Tutta la pianta è commestibile: si usano foglie e sommità fiorite, raccolte dalla primavera all’autunno. È usata per aromatizzare piatti come funghi, zuppe e verdure (es. carciofi alla romana), ma anche preparare tisane rinfrescanti e digestive. In cosmesi, l’infuso si può aggiungere all’acqua del bagno o applicare sul viso per un effetto tonico e stimolante.
Malva
La malva è facilmente riconoscibile grazie ai suoi fiori violetti, che popolano i prati da febbraio a novembre. È una pianta ricca di Omega-3, calcio, potassio, vitamine C ed E, ampiamente usata nella fitoterapia mediterranea. Le sue proprietà emollienti, antinfiammatorie, espettoranti e lassative derivano principalmente dal contenuto di mucillagini e antociani.

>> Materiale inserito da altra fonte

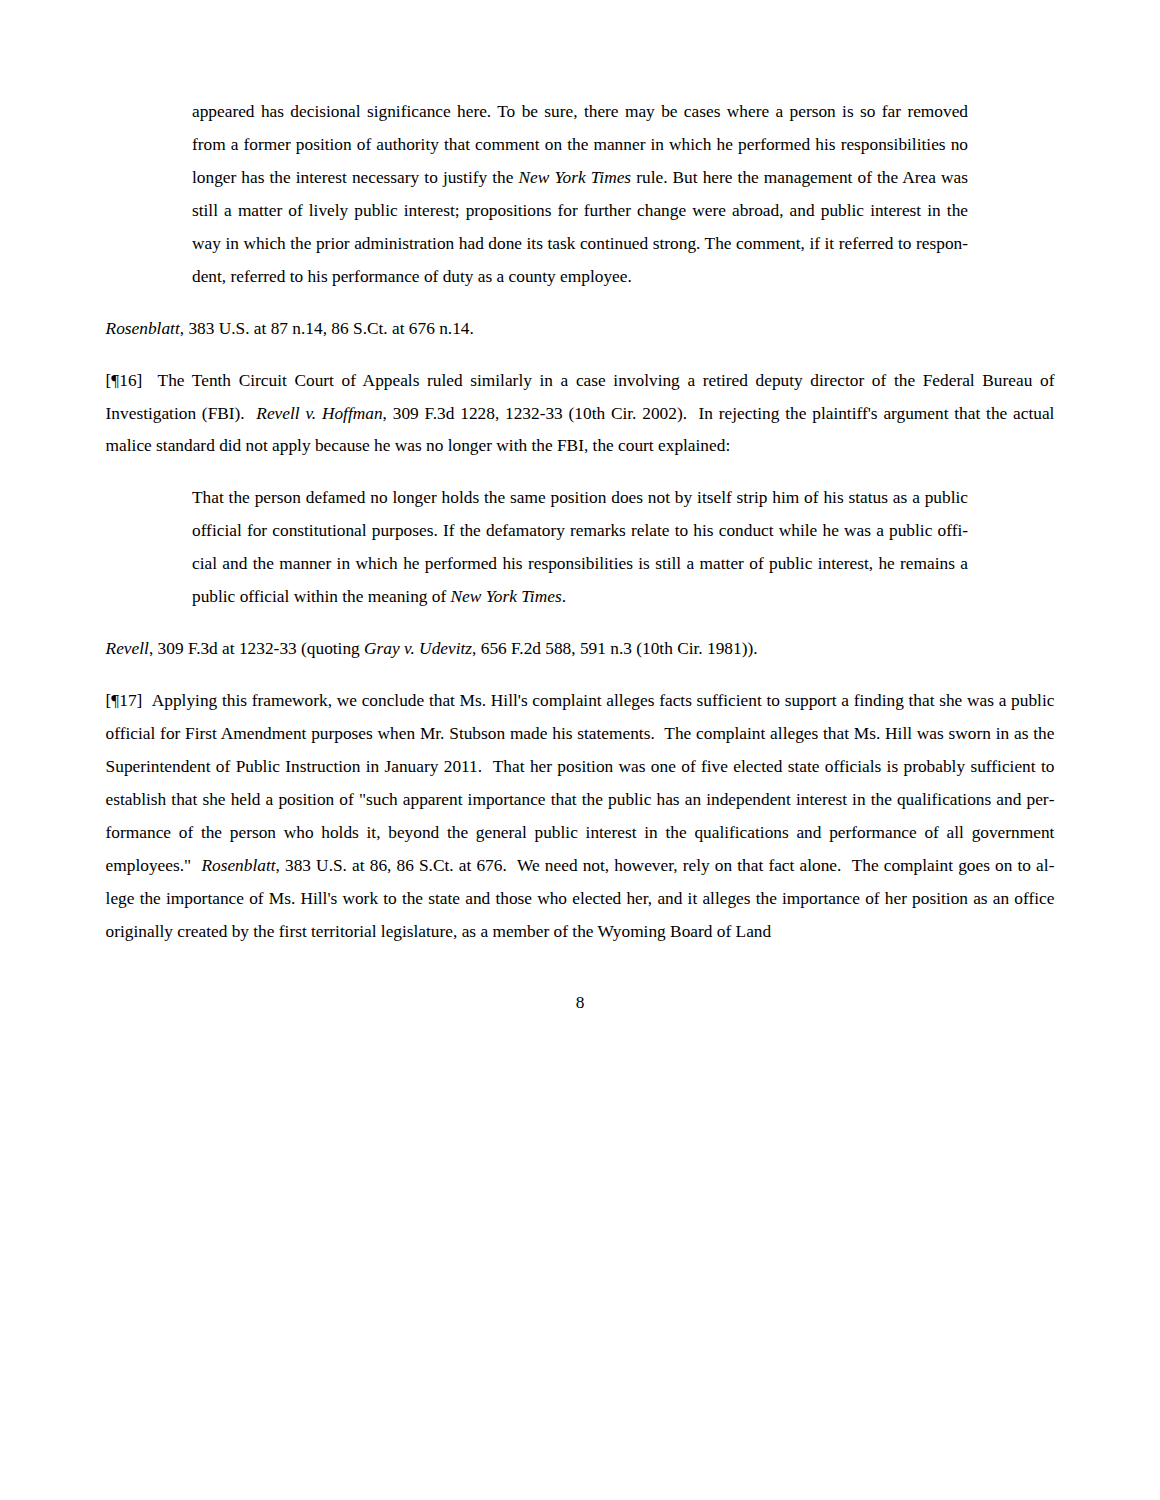appeared has decisional significance here. To be sure, there may be cases where a person is so far removed from a former position of authority that comment on the manner in which he performed his responsibilities no longer has the interest necessary to justify the New York Times rule. But here the management of the Area was still a matter of lively public interest; propositions for further change were abroad, and public interest in the way in which the prior administration had done its task continued strong. The comment, if it referred to respondent, referred to his performance of duty as a county employee.
Rosenblatt, 383 U.S. at 87 n.14, 86 S.Ct. at 676 n.14.
[¶16] The Tenth Circuit Court of Appeals ruled similarly in a case involving a retired deputy director of the Federal Bureau of Investigation (FBI). Revell v. Hoffman, 309 F.3d 1228, 1232-33 (10th Cir. 2002). In rejecting the plaintiff's argument that the actual malice standard did not apply because he was no longer with the FBI, the court explained:
That the person defamed no longer holds the same position does not by itself strip him of his status as a public official for constitutional purposes. If the defamatory remarks relate to his conduct while he was a public official and the manner in which he performed his responsibilities is still a matter of public interest, he remains a public official within the meaning of New York Times.
Revell, 309 F.3d at 1232-33 (quoting Gray v. Udevitz, 656 F.2d 588, 591 n.3 (10th Cir. 1981)).
[¶17] Applying this framework, we conclude that Ms. Hill's complaint alleges facts sufficient to support a finding that she was a public official for First Amendment purposes when Mr. Stubson made his statements. The complaint alleges that Ms. Hill was sworn in as the Superintendent of Public Instruction in January 2011. That her position was one of five elected state officials is probably sufficient to establish that she held a position of "such apparent importance that the public has an independent interest in the qualifications and performance of the person who holds it, beyond the general public interest in the qualifications and performance of all government employees." Rosenblatt, 383 U.S. at 86, 86 S.Ct. at 676. We need not, however, rely on that fact alone. The complaint goes on to allege the importance of Ms. Hill's work to the state and those who elected her, and it alleges the importance of her position as an office originally created by the first territorial legislature, as a member of the Wyoming Board of Land
8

Si usano foglie, fiori e radici, sia internamente (per problemi digestivi, stitichezza, mal di stomaco) che esternamente (per lenire pelle e mucose irritate). È utile anche per acne, bolle e disturbi del sistema escretore, ed è stata impiegata in etnoveterinaria.
Tradizionalmente, viene consumata lessa con poco acqua e olio contro la stitichezza, grazie al suo forte effetto calmante e addolcente. Si consumano soprattutto le foglie tenere, raccolte prima della fioritura, crude in insalata o cotte in zuppe, minestre, ripieni, torte salate o semplicemente lessate e condite con olio e limone. I fiori, oltre che edibili, sono decorativi per insalate e antipasti.
In passato, la radice veniva data ai bambini per la dentizione, mentre i frutti acerbi venivano mangiati per il loro gusto simile alle mandorle fresche. Si raccolgono foglie (senza picciolo) e fiori al mattino, dopo la rugiada. Vanno essiccati in uno spazio ombroso e ventilato o con essiccatore, e conservati al riparo da luce e umidità.
Malva, ortica e mentuccia sono solo tre delle erbe che si possono trovare tra la flora della nostra zona. Capire la vegetazione che ci circonda è importante per saperla rispettare e anche per saperla utilizzare e valorizzare.